──────── Records to process

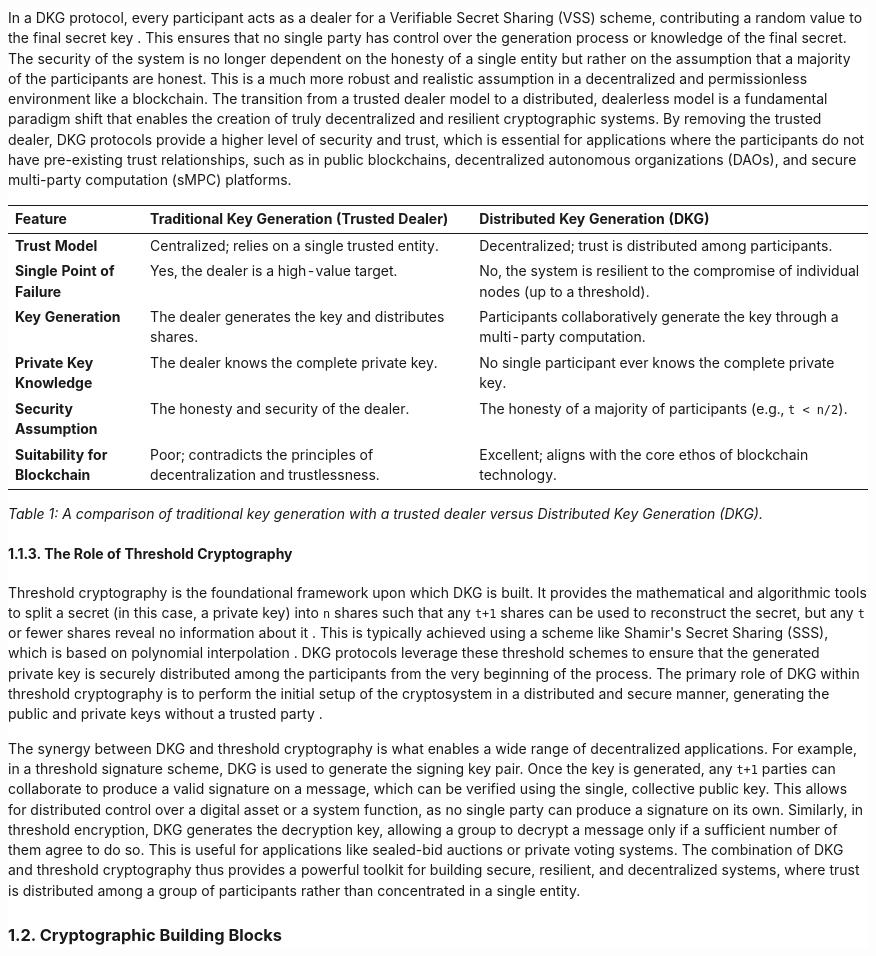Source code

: In a DKG protocol, every participant acts as a dealer for a Verifiable Secret Sharing (VSS) scheme, contributing a random value to the final secret key . This ensures that no single party has control over the generation process or knowledge of the final secret. The security of the system is no longer dependent on the honesty of a single entity but rather on the assumption that a majority of the participants are honest. This is a much more robust and realistic assumption in a decentralized and permissionless environment like a blockchain. The transition from a trusted dealer model to a distributed, dealerless model is a fundamental paradigm shift that enables the creation of truly decentralized and resilient cryptographic systems. By removing the trusted dealer, DKG protocols provide a higher level of security and trust, which is essential for applications where the participants do not have pre-existing trust relationships, such as in public blockchains, decentralized autonomous organizations (DAOs), and secure multi-party computation (sMPC) platforms.

| Feature | Traditional Key Generation (Trusted Dealer) | Distributed Key Generation (DKG) |
| :--- | :--- | :--- |
| **Trust Model** | Centralized; relies on a single trusted entity. | Decentralized; trust is distributed among participants. |
| **Single Point of Failure** | Yes, the dealer is a high-value target. | No, the system is resilient to the compromise of individual nodes (up to a threshold). |
| **Key Generation** | The dealer generates the key and distributes shares. | Participants collaboratively generate the key through a multi-party computation. |
| **Private Key Knowledge** | The dealer knows the complete private key. | No single participant ever knows the complete private key. |
| **Security Assumption** | The honesty and security of the dealer. | The honesty of a majority of participants (e.g., `t < n/2`). |
| **Suitability for Blockchain** | Poor; contradicts the principles of decentralization and trustlessness. | Excellent; aligns with the core ethos of blockchain technology. |

*Table 1: A comparison of traditional key generation with a trusted dealer versus Distributed Key Generation (DKG).*

#### 1.1.3. The Role of Threshold Cryptography

Threshold cryptography is the foundational framework upon which DKG is built. It provides the mathematical and algorithmic tools to split a secret (in this case, a private key) into `n` shares such that any `t+1` shares can be used to reconstruct the secret, but any `t` or fewer shares reveal no information about it . This is typically achieved using a scheme like Shamir's Secret Sharing (SSS), which is based on polynomial interpolation . DKG protocols leverage these threshold schemes to ensure that the generated private key is securely distributed among the participants from the very beginning of the process. The primary role of DKG within threshold cryptography is to perform the initial setup of the cryptosystem in a distributed and secure manner, generating the public and private keys without a trusted party .

The synergy between DKG and threshold cryptography is what enables a wide range of decentralized applications. For example, in a threshold signature scheme, DKG is used to generate the signing key pair. Once the key is generated, any `t+1` parties can collaborate to produce a valid signature on a message, which can be verified using the single, collective public key. This allows for distributed control over a digital asset or a system function, as no single party can produce a signature on its own. Similarly, in threshold encryption, DKG generates the decryption key, allowing a group to decrypt a message only if a sufficient number of them agree to do so. This is useful for applications like sealed-bid auctions or private voting systems. The combination of DKG and threshold cryptography thus provides a powerful toolkit for building secure, resilient, and decentralized systems, where trust is distributed among a group of participants rather than concentrated in a single entity.

### 1.2. Cryptographic Building Blocks
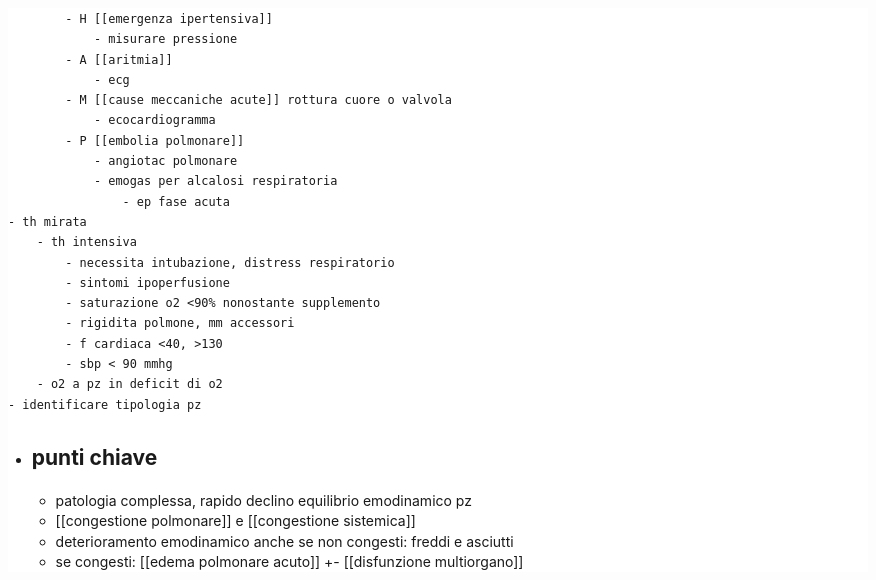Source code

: 			- H [[emergenza ipertensiva]]
				- misurare pressione
			- A [[aritmia]]
				- ecg
			- M [[cause meccaniche acute]] rottura cuore o valvola
				- ecocardiogramma
			- P [[embolia polmonare]]
				- angiotac polmonare
				- emogas per alcalosi respiratoria
					- ep fase acuta
	- th mirata
		- th intensiva
			- necessita intubazione, distress respiratorio
			- sintomi ipoperfusione
			- saturazione o2 <90% nonostante supplemento
			- rigidita polmone, mm accessori
			- f cardiaca <40, >130
			- sbp < 90 mmhg
		- o2 a pz in deficit di o2
	- identificare tipologia pz
- ## punti chiave
	- patologia complessa, rapido declino equilibrio emodinamico pz
	- [[congestione polmonare]] e [[congestione sistemica]]
	- deterioramento emodinamico anche se non congesti: freddi e asciutti
	- se congesti: [[edema polmonare acuto]] +- [[disfunzione multiorgano]]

────────────────

◆ To do:
Could you write out, exactly as they stand, only the lines above that begin at the line with "- M [[cause" and stop after the line with "- sbp < 90 mmhg"?

◆ Task answer:
			- M [[cause meccaniche acute]] rottura cuore o valvola
				- ecocardiogramma
			- P [[embolia polmonare]]
				- angiotac polmonare
				- emogas per alcalosi respiratoria
					- ep fase acuta
	- th mirata
		- th intensiva
			- necessita intubazione, distress respiratorio
			- sintomi ipoperfusione
			- saturazione o2 <90% nonostante supplemento
			- rigidita polmone, mm accessori
			- f cardiaca <40, >130
			- sbp < 90 mmhg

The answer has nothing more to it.